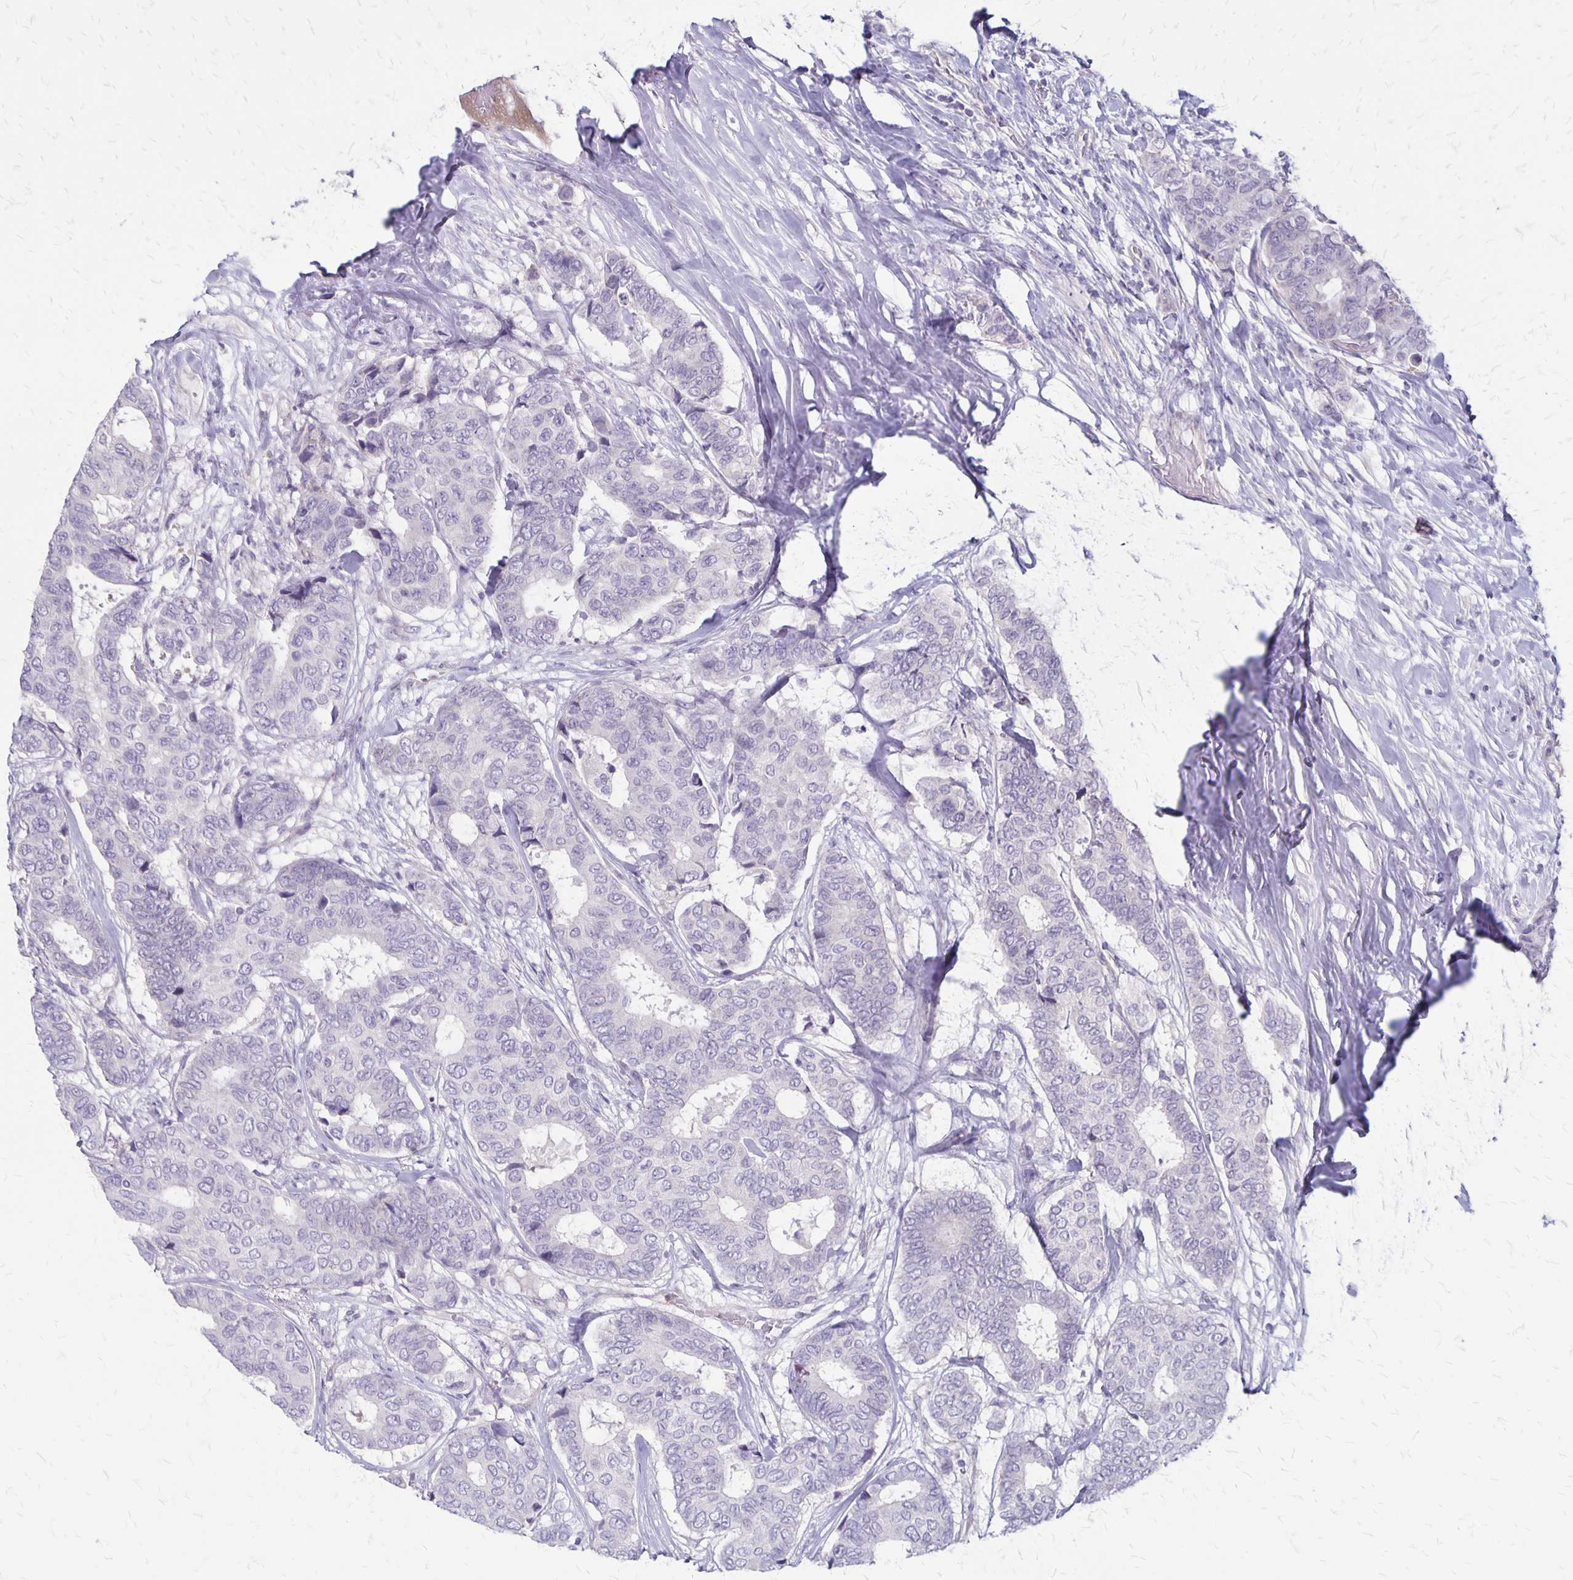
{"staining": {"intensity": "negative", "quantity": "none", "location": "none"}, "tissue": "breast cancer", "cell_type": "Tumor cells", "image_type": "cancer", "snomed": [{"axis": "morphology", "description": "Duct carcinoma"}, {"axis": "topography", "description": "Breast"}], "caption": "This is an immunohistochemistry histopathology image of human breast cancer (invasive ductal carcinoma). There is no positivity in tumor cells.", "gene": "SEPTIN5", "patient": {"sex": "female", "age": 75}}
==
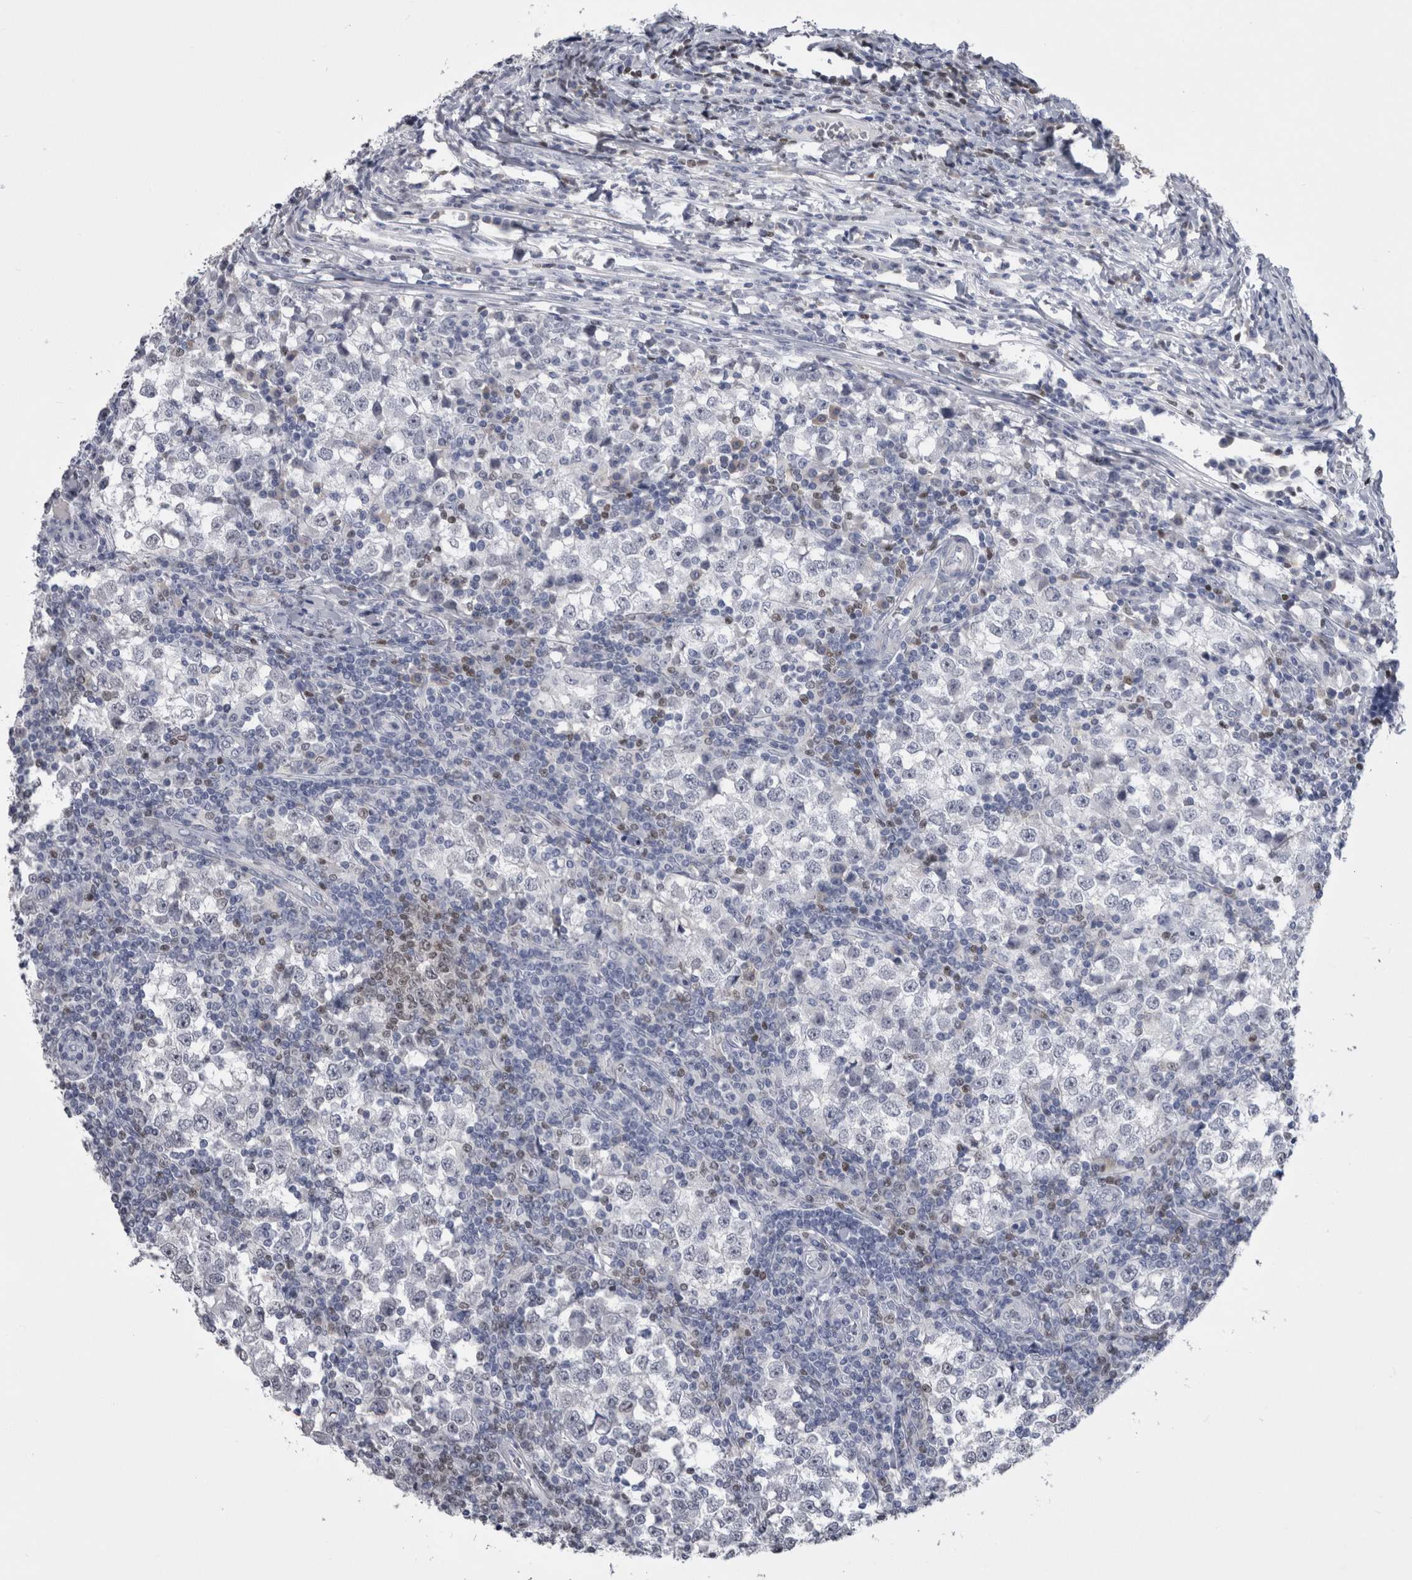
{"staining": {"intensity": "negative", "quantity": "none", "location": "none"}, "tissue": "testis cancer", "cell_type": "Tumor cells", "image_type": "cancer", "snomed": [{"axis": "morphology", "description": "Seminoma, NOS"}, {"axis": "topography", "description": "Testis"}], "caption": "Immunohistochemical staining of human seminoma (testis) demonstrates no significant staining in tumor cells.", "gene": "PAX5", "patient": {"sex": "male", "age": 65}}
==
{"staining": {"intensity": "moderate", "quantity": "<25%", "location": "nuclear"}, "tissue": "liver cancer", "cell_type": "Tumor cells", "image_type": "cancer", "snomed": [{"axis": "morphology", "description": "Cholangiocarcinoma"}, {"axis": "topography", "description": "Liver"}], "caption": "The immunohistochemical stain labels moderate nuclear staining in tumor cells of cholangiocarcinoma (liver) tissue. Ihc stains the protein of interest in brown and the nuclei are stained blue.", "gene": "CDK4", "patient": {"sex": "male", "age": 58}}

» Task directions:
In the material, find each line with the word "negative" and list it.

» Solution:
{"staining": {"intensity": "negative", "quantity": "none", "location": "none"}, "tissue": "breast cancer", "cell_type": "Tumor cells", "image_type": "cancer", "snomed": [{"axis": "morphology", "description": "Duct carcinoma"}, {"axis": "topography", "description": "Breast"}], "caption": "This is an immunohistochemistry histopathology image of human breast cancer (invasive ductal carcinoma). There is no positivity in tumor cells.", "gene": "SEPTIN5", "patient": {"sex": "female", "age": 75}}
{"staining": {"intensity": "negative", "quantity": "none", "location": "none"}, "tissue": "testis cancer", "cell_type": "Tumor cells", "image_type": "cancer", "snomed": [{"axis": "morphology", "description": "Seminoma, NOS"}, {"axis": "topography", "description": "Testis"}], "caption": "Immunohistochemical staining of human seminoma (testis) demonstrates no significant staining in tumor cells.", "gene": "PAX5", "patient": {"sex": "male", "age": 65}}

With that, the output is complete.